La bienveillance, qui n’est pas à fabriquer, demande cependant une pratique spirituelle qui implique la tête, mais avant tout le cœur. Elle doit jaillir d’un cœur ouvert, pur, sans égoïsme. Un cœur pur, c’est un cœur de pure bonté, de pure sagesse. Tout le monde croit comprendre ce que veut dire agir avec le cœur, mais le cœur dont on parle ici, c’est le cœur libre de passions.

Rencontrer l’autre avec un cœur ouvert, c’est le percevoir dans sa totalité. On ressent sa souffrance, on en voit la cause, on sait clairement ce dont il a besoin. À partir de là la pensée, animée par le désir d’être bénéfique, peut se mettre en action.

Nous sommes réellement bienveillants quand nous abandonnons tous les -ismes et que nous entrons dans la réalité, sans arme ni armure, dépouillés de tout égoïsme. Mener sa vie pour qu’elle soit bénéfique demande de ne pas en rester au niveau des idées, mais de vivre dans la réalité, étant de même nature que la réalité, incarnant la bienveillance dans la réalité.

C’est ce que l’Occident a beaucoup de mal à comprendre, lui qui cherche toujours à développer la pensée et qui se perd de plus en plus dans des réalités virtuelles.

Par les temps qui courent, espérer un avenir radieux demande de faire plus de place à la bienveillance authentique, éclairée.

C’est par une bienveillance authentique que l’humanité pourra traverser les crises de la société actuelle.

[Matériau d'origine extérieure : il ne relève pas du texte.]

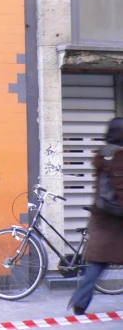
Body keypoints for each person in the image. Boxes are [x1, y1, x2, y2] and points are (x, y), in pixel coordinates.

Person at [69, 116, 123, 315]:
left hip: (101, 216)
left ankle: (80, 300)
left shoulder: (103, 153)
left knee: (96, 262)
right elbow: (120, 187)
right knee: (97, 261)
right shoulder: (119, 156)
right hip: (117, 220)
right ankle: (80, 300)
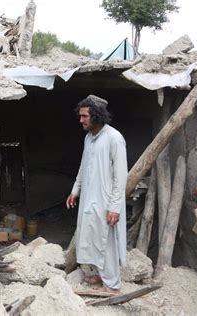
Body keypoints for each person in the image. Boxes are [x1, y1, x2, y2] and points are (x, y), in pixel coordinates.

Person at [66, 94, 128, 293]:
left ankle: (112, 284)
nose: (81, 120)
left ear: (97, 116)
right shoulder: (89, 138)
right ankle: (100, 275)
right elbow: (84, 167)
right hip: (89, 198)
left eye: (85, 116)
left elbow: (121, 176)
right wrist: (75, 191)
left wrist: (115, 207)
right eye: (80, 116)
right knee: (92, 235)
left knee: (106, 239)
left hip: (106, 199)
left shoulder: (114, 138)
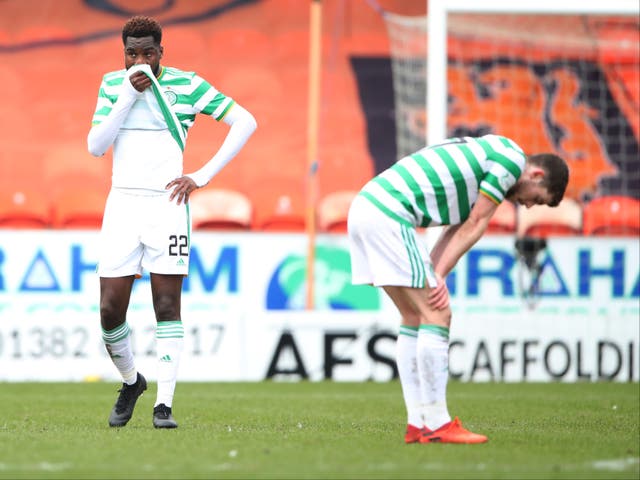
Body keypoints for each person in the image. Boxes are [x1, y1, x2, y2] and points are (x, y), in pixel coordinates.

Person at [87, 15, 257, 429]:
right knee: (110, 310)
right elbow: (96, 147)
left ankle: (164, 405)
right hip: (123, 205)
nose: (139, 61)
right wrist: (126, 95)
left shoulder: (187, 84)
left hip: (167, 206)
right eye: (132, 53)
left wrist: (201, 176)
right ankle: (131, 382)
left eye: (148, 52)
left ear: (162, 52)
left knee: (166, 304)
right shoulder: (113, 85)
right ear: (123, 53)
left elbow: (245, 121)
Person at [347, 135, 568, 444]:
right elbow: (477, 222)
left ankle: (418, 424)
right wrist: (438, 274)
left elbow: (459, 225)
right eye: (537, 198)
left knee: (413, 316)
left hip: (366, 207)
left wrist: (436, 272)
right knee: (438, 314)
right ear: (537, 175)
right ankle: (438, 424)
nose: (528, 205)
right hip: (388, 214)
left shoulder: (490, 158)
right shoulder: (511, 160)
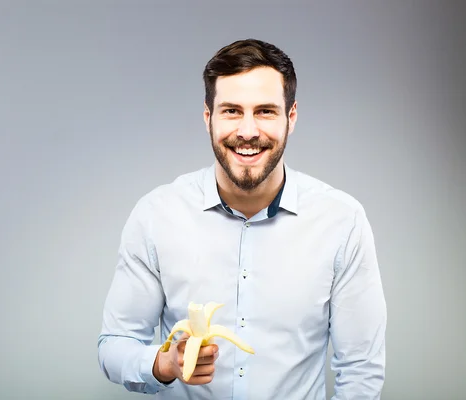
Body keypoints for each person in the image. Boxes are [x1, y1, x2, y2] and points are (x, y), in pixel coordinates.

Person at [97, 38, 387, 399]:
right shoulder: (156, 215)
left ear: (290, 117)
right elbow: (115, 345)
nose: (248, 131)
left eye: (265, 111)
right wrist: (164, 363)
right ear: (208, 117)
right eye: (231, 111)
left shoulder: (343, 222)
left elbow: (360, 369)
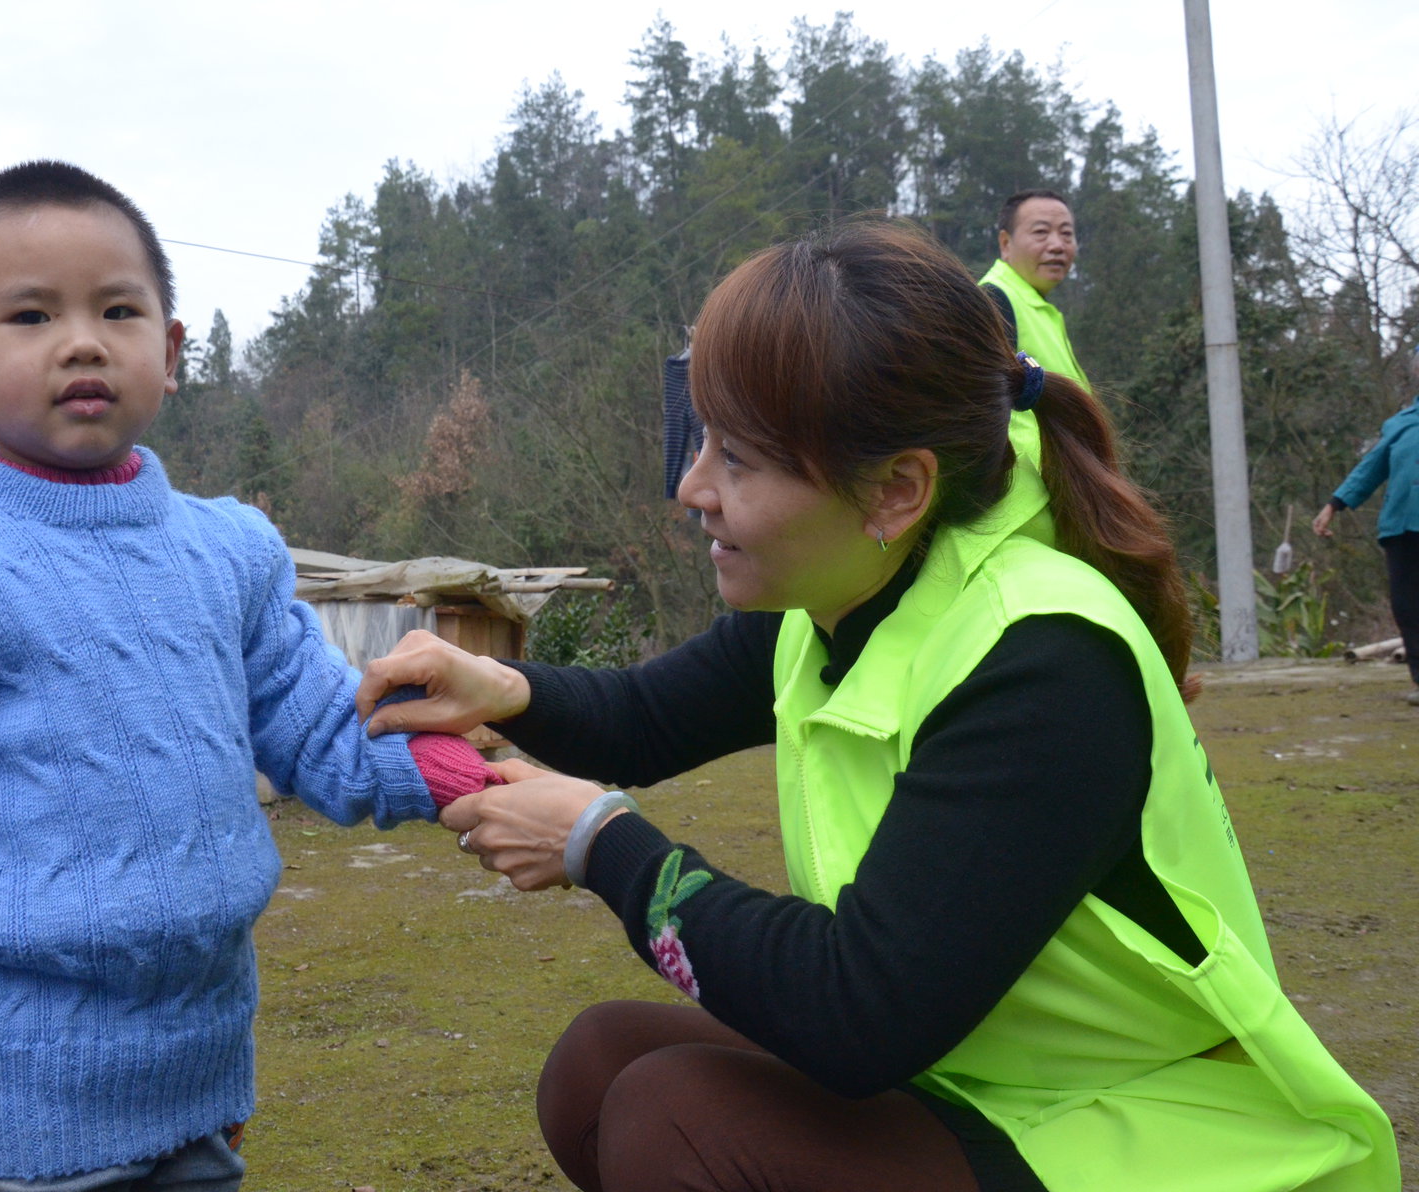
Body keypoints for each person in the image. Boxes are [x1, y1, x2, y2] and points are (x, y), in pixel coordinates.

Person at [359, 223, 1397, 1191]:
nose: (692, 488)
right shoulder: (846, 587)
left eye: (741, 459)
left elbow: (859, 1014)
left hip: (1125, 1119)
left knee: (672, 1120)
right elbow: (647, 717)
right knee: (598, 1064)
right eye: (703, 441)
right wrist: (502, 688)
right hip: (973, 1060)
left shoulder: (1041, 661)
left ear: (897, 487)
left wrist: (602, 844)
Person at [0, 161, 498, 1192]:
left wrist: (464, 773)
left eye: (118, 309)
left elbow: (322, 727)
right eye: (28, 315)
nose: (81, 340)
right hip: (29, 1118)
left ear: (168, 351)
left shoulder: (230, 552)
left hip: (204, 1081)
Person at [1312, 349, 1419, 706]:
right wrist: (1333, 505)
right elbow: (1370, 468)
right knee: (1407, 606)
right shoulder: (1401, 424)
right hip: (1401, 529)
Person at [980, 189, 1090, 389]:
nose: (1057, 245)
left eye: (1066, 234)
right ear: (1005, 244)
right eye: (1041, 232)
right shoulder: (993, 301)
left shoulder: (1039, 310)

Nous devons envisager un changement de paradigme. Alors que l’on recherche toujours davantage de consommation et de confort, il est impératif d’opter pour d’autres valeurs : c’est la condition même de notre survie.

Le bonheur que l’on peut espérer dépendra de notre esprit, de l’amour et de la compassion qu’on se portera les uns aux autres. C’est un bonheur où l’autre n’est plus vu comme un gêneur ou un ennemi, ni comme quelqu’un à exploiter.

La bienveillance est inconditionnelle, elle touche et aide toutes les existences, inconsciemment, automatiquement, naturellement. Elle épanouit celui qui donne, elle comble celui qui reçoit. Elle est contagieuse : notre bienveillance suscite chez l’autre la bienveillance et ainsi, de proche en proche, elle convertit le monde.

La bienveillance authentique existe au fond de soi, c’est notre nature profonde d’être humain. Elle est réelle et authentique quand on laisse notre nature de Bouddha venir à la vie, quand l’ego s’efface devant elle.

C’est cela, la pratique spirituelle ! C’est cette pratique qui permettra à l’humanité de continuer d’exister.


[1] Maître Dôgen (1200-1253) : moine zen, l’un des deux fondateurs du zen Sôtô japonais. Il a écrit le Shobogenzo dans lequel il parle de la bienveillance, et plus précisément dans un chapitre, Bodaisatta Shishobo, « Les Quatre Pratiques du Bodhisattva ». [2] La bienveillance s’appuie sur l’interdépendance de tous les phénomènes. Cette interdépendance n’a pas changé depuis l’origine des temps. Chez l’être humain elle s’est conscientisée, développée, elle a mûri, elle est à la racine de l’amour. [3] Extrait du chapitre Bodaisatta Shishobo de maître Dôgen.



Cet article est paru dans Sagesses Bouddhistes n°21 (Printemps 2022)


 



Le maître zen Jean-Pierre Taiun Faure transmet le bouddhisme de la tradition zen Sôtô. Il a fondé en 2002 le monastère de Kanshoji, dont il est aujourd’hui l’abbé.